Available data:
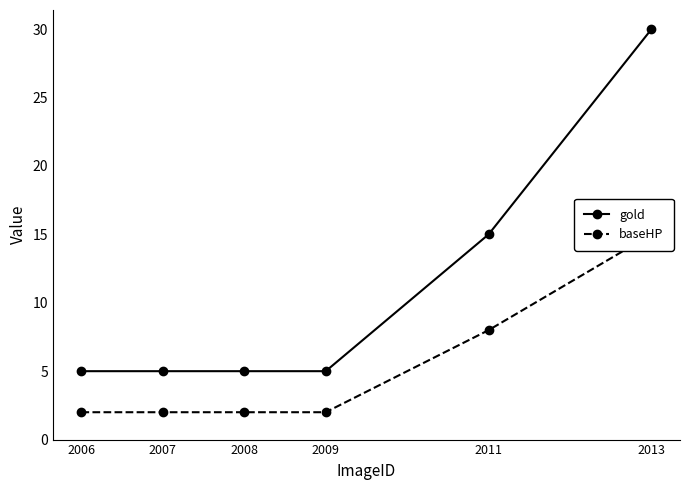

What is the total value across all series at 2006?

7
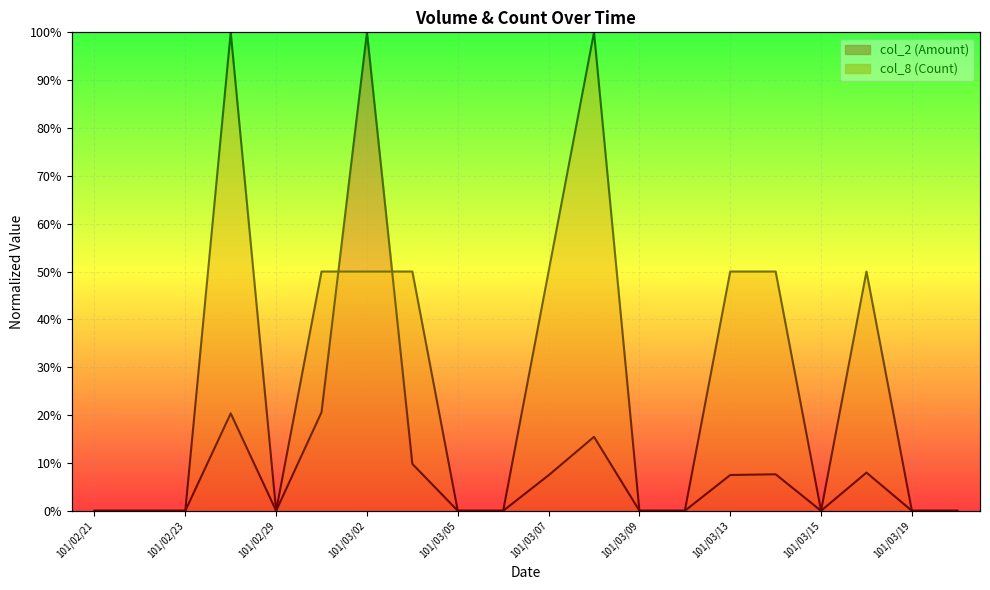

What is the difference between the col_8 (Count) values at 101/03/12 and 101/03/08?

1.0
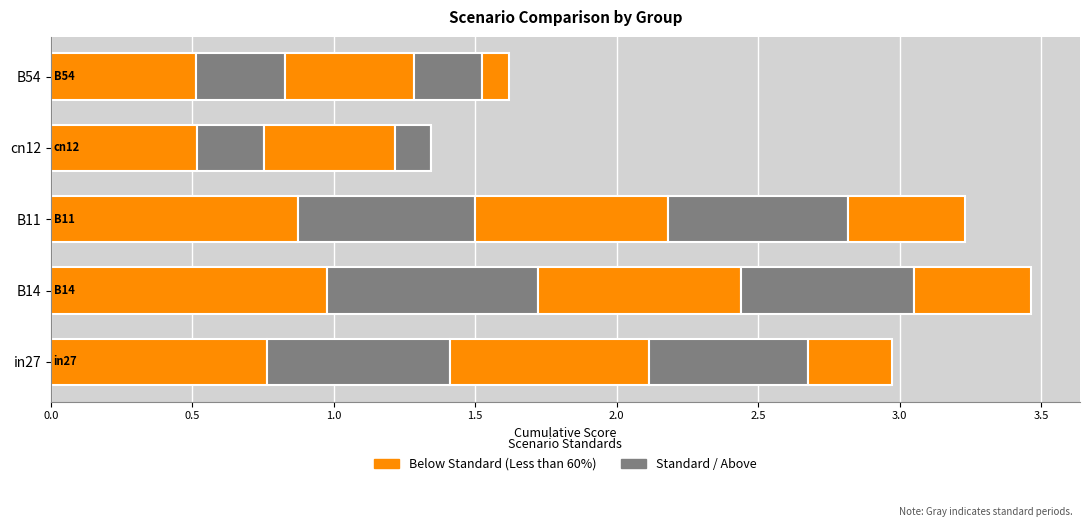

Count the number of categories in the chart.

5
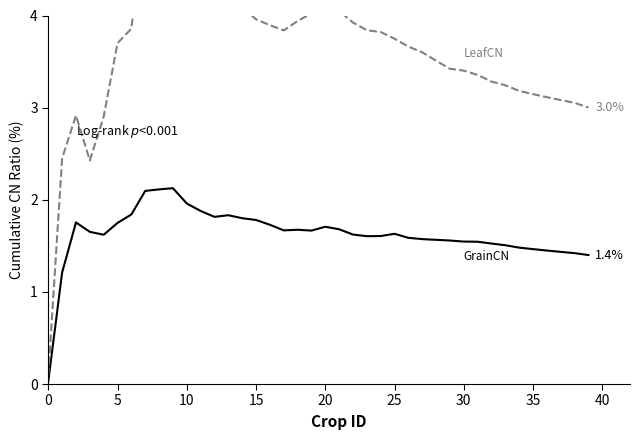

Does the chart have visible grid lines?

No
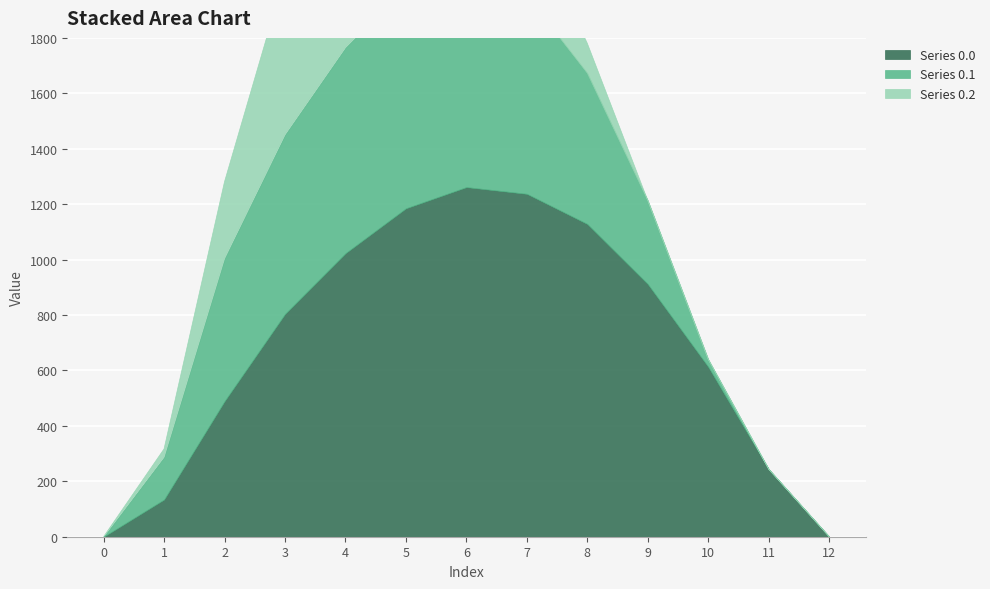

Reading right to left, list all the values displayed in this chart.

Series 0.0: 0.0	243.5	613.0	911.8	1128.6	1237.4	1261.6	1185.2	1023.2	804.0	489.3	134.3	0.0
Series 0.1: 0.0	0.0	26.8	301.4	544.1	715.3	806.9	800.2	742.1	646.9	514.8	153.2	0.0
Series 0.2: 0.0	0.0	0.0	0.0	107.8	289.5	374.4	430.5	480.7	576.6	276.9	29.3	0.0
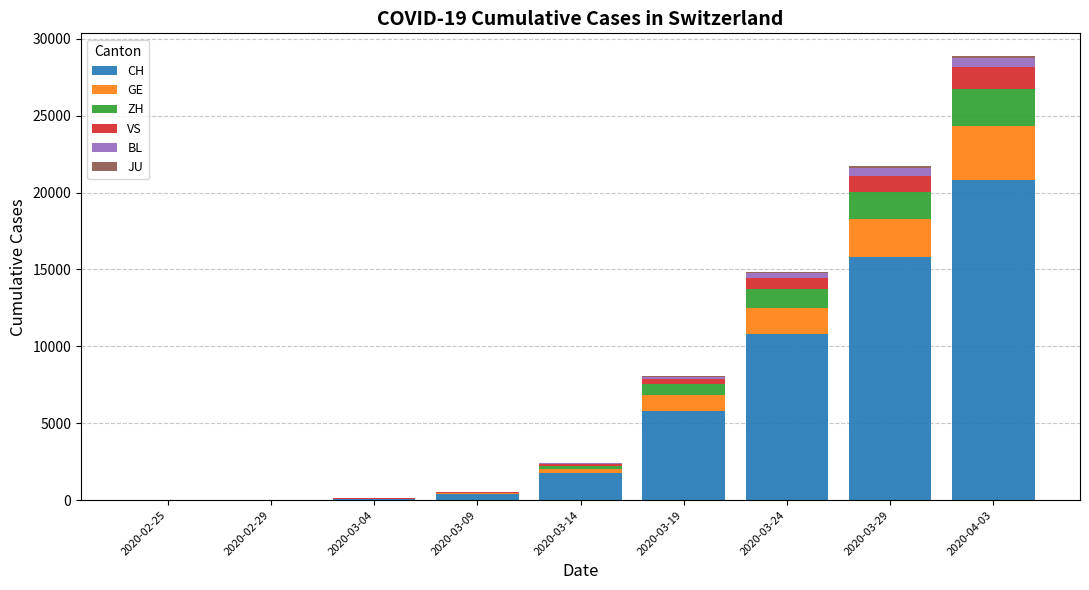

Which category has the highest value in the CH series?

2020-04-03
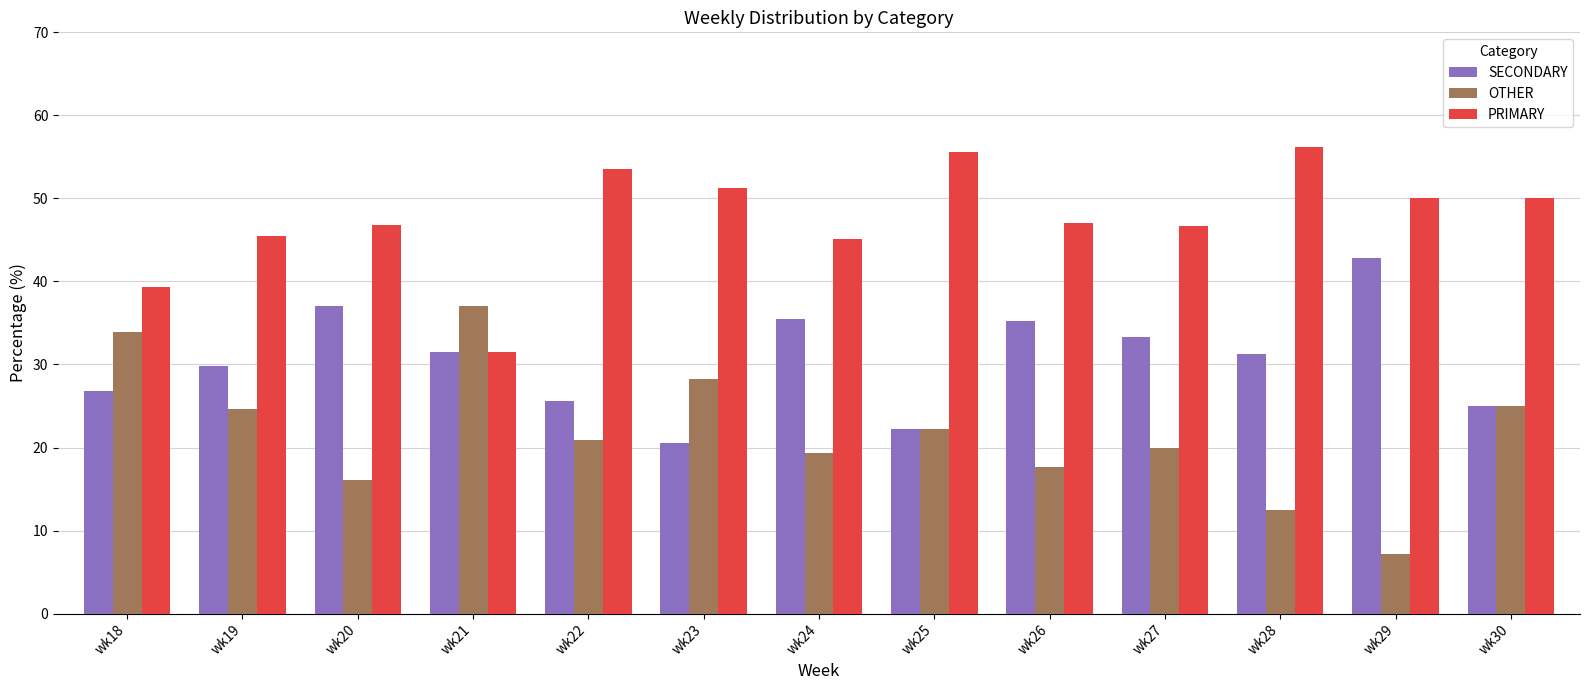

How many groups of bars are there?

13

Requirement:
Change "chart" to "graph" throughout the data above and write the data out again with nothing else altered. Leave out the pictures.

Written response:
What is the total value across all series at 2006?

7

What is the difference between the col_8 (Count) values at 101/03/12 and 101/03/08?

1.0

Count the number of categories in the graph.

5

Does the graph have visible grid lines?

No

Reading right to left, list all the values displayed in this graph.

Series 0.0: 0.0	243.5	613.0	911.8	1128.6	1237.4	1261.6	1185.2	1023.2	804.0	489.3	134.3	0.0
Series 0.1: 0.0	0.0	26.8	301.4	544.1	715.3	806.9	800.2	742.1	646.9	514.8	153.2	0.0
Series 0.2: 0.0	0.0	0.0	0.0	107.8	289.5	374.4	430.5	480.7	576.6	276.9	29.3	0.0

Which category has the highest value in the CH series?

2020-04-03

How many groups of bars are there?

13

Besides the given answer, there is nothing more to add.